Remove the card and all is OK.  Card in question is a Trident TGUI 9680. I also have a 9440 that does the same.

To make things more interesting, if I boot with the Gentoo minimal install CD, I have no problems. So that suggests some issue with how my kernel is configured, but I have no idea what it could be. I'm currently running 2.6.34-gentoo, previously linux-2.6.32-gentoo-r7 with the same problem. I turned on "VGA arbitration", it hasn't helped. System is configured (in BIOS) to initialize PCI video before internal.

This might all disappear with a >16 year old video card, but then again it might not. Before I go buy a modern one, which was my plan anyways, I'd like to know that if this problem comes up again it can be fixed.
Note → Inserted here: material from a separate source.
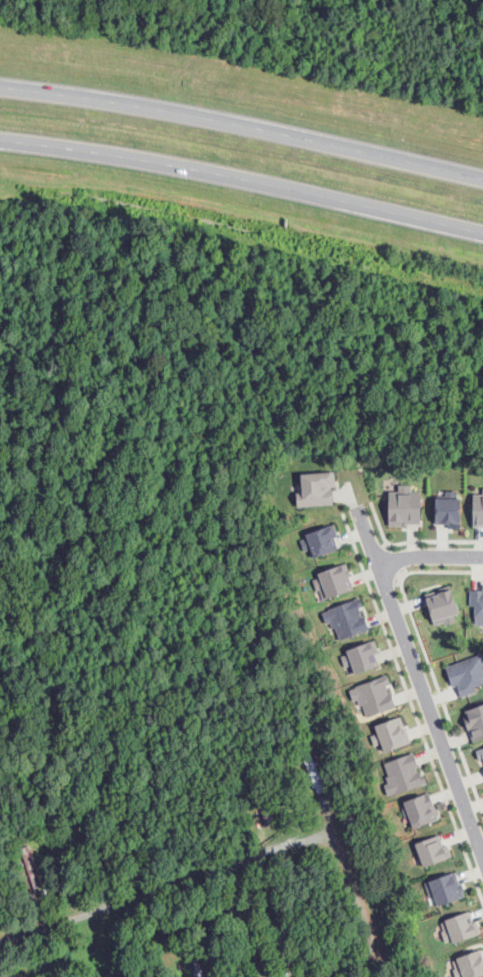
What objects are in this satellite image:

Mobo is a Nexcom NEX-716VL2G.Last edited by Daytona on Sat Jun 19, 2010 3:16 pm; edited 1 time in total

----------

## chithanh

Have you tried inserting the card into a different PCI slot? Also try pci=nomsi, noapic, acpi=off or similar kernel options.

----------

## Daytona

Tried different slots, no change. Did pci=nomsi, noapic, acpi=off, pci=noacpi and other pci=xxx options with no change.

Then I started reading all of the kernel options from the top, and did agp=off. That did the trick!

So most likely a new video card will not give problems, but now I know if it does I can work around it. Thanks!

----------